Regarding (1), we have already elicited many such modelling patterns as part of research targetting the application of Circus to several complementary application domains, including hybrid and control systems, robotics, and safety-critical concurrent and real-time implementations in Java and Ada.

Concerning (2), provers such as Isabelle already provide an API and protocols to communicate with external tools asynchronously. Still, high-level interfaces must be created on top of those low-level protocols to efficiently deal with changes to Circus models, and analyse their impact on proofs.

The aim of (3) is to disentangle the application of Circus refinement laws from a heavyweight proof framework. Once Circus refinement laws are proved in Isabelle/UTP, we may use a more bespoke and efficient tool to apply them and carry out large-scale refinements that may take advantage of a versatile tactic language and user-friendly GUI. Code generation in Isabelle enables us to potentially derive such a (critical) tool rigorously from proven laws.

Traceability (4) is essential when using model and proof artefacts of a Circus-based development as certification evidence in assurance cases. We hence require means to place Circus into the context of large-scale developments that often use a variety of complementary notations for requirements, architecture, design and HW/SW implementations, with clear traceability links to Circus models.

For (5), every modelling pattern should provide at least one refinement pattern and a collection of proved laws. Lastly, for (6), tying in with our work with Gaudel on a testing theory for Circus [22], we can leverage Circus to automate test-case generation and other testing activities.

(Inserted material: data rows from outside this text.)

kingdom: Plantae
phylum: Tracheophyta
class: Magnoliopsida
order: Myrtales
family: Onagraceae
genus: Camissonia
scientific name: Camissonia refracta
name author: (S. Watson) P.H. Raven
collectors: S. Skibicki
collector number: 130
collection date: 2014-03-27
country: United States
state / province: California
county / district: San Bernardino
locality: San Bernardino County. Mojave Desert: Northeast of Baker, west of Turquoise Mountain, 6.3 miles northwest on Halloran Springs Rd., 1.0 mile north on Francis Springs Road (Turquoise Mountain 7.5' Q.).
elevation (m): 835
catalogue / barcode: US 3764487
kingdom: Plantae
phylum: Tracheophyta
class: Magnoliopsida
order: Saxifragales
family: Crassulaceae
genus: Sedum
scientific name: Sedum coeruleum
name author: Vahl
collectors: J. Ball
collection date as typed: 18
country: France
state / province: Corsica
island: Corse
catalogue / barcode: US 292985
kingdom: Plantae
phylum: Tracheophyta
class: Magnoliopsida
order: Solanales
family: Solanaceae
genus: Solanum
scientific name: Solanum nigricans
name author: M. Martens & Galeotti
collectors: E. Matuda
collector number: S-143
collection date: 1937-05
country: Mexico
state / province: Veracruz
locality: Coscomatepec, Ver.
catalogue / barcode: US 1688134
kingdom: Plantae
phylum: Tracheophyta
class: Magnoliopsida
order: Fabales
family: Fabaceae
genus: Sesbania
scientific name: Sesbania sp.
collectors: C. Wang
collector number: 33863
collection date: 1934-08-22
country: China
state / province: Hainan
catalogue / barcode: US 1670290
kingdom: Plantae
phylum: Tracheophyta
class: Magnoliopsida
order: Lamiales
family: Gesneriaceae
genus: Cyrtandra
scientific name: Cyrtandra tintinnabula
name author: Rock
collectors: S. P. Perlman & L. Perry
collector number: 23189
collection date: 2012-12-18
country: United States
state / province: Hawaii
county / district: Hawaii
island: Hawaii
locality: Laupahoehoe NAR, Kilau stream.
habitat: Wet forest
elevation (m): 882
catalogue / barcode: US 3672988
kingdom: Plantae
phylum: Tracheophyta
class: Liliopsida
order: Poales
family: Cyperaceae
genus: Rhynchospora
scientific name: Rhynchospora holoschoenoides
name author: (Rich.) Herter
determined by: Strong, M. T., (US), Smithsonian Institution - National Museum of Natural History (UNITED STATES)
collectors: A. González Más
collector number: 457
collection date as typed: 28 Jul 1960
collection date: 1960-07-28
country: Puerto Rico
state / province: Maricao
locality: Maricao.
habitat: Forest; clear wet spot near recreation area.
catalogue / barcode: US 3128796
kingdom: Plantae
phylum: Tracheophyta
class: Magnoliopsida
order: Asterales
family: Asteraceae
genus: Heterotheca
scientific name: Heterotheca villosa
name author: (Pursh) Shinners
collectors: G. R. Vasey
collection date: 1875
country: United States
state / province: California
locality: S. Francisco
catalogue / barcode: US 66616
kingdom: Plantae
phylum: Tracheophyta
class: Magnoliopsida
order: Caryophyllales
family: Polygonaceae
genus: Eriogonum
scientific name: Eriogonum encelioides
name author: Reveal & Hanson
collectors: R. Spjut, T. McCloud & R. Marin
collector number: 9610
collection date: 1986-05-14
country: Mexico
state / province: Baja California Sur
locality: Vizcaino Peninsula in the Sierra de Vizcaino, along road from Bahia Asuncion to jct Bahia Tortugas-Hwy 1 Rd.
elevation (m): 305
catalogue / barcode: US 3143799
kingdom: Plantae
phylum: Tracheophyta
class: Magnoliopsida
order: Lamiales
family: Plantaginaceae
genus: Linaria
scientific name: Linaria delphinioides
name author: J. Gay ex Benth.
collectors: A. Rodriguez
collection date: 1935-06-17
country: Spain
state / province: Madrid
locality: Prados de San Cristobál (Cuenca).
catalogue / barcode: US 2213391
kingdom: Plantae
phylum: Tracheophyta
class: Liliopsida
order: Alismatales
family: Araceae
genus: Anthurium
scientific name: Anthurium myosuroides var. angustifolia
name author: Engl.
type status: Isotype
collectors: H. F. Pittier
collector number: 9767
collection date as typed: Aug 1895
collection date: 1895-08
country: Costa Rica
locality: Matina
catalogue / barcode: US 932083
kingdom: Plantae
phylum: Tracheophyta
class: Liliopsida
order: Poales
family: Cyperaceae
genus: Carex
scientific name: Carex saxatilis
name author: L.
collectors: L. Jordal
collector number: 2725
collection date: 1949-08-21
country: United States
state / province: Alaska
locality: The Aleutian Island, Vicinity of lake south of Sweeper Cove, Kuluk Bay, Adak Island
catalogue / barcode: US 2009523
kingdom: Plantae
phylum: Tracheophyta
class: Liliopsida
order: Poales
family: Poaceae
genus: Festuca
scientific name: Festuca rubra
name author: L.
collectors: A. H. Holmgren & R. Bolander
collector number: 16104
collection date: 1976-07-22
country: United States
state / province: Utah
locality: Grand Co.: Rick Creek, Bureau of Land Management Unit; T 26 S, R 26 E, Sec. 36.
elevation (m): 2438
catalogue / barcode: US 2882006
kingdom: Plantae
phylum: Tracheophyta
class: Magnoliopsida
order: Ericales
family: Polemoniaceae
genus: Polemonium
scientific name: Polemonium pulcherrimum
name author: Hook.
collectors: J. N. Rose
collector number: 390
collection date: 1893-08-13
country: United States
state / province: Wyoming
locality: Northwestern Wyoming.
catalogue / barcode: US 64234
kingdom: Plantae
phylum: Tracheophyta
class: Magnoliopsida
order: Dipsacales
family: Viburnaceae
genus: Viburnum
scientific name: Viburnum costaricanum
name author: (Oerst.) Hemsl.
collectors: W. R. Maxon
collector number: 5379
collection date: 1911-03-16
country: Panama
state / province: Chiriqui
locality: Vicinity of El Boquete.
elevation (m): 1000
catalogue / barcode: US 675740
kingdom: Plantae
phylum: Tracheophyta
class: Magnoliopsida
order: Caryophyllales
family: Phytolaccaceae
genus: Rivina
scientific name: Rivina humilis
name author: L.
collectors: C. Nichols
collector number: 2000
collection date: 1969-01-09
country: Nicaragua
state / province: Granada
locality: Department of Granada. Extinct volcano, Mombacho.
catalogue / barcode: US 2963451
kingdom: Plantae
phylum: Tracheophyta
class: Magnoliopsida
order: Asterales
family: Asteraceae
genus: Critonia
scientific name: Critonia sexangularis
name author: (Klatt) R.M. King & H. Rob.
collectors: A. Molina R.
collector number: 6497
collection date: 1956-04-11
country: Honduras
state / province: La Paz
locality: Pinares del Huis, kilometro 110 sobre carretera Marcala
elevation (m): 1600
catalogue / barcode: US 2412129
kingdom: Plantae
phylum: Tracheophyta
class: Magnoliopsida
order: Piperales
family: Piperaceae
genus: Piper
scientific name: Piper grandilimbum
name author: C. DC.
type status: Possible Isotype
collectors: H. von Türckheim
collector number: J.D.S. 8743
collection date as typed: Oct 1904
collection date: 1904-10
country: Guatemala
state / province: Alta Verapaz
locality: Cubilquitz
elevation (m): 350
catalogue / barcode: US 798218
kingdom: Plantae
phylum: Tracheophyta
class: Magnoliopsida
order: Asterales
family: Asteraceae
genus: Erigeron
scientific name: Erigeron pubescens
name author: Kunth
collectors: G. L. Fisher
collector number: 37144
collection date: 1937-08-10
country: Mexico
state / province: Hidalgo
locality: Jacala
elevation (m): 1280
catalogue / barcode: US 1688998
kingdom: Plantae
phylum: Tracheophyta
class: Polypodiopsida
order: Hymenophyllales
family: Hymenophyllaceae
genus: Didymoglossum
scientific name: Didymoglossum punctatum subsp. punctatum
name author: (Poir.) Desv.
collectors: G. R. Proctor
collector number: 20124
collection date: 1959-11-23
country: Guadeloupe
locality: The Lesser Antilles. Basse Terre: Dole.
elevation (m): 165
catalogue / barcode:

The richness of the Circus language, and its UTP foundations, inherently opens several opportunities for combined verification solutions.

7 Conclusions

This paper reviewed two decades of our research on the stateful process algebra Circus, its UTP foundations, and the Isabelle/UTP theorem prover. Many colleagues and students have helped us to contribute to this agenda. We have published over 150 papers on UTP. This paper reviews only a fraction, and we will take future opportunities to complete the review of all our work.

One point to reflect on is why we have chosen Isabelle to mechanise UTP. The answer is mainly pragmatic. We want to be able to support scalable verification, and that means we want the best possible automation we can. This should not be at the expense of guaranteed soundness or fidelity, which is why we chose a foundational prover with strong support for automation.

Overall, an extensive body of research has already been carried out to (a) provide a firm semantic foundation for the Circus family of languages, (b) mechanise it in theorem provers, and (c) show, by way of examples and case studies drawn from both academic literature and the industrial realm, how Circus can be used to tackle the refinement-based development of safety-critical systems. Some current and future research directions have been discussed in the previous section, as well as an industrial roadmap to embody the techniques and tools we have developed for Circus into practical development environments.

Circus continues to attract interest from academia and industry. Its design is centred on the UTP principles. Jifeng’s joint work with Tony has been the seed and the beautiful semantic infrastructure of our long-term research on Circus. We are confident that we will have much more to report in years to come.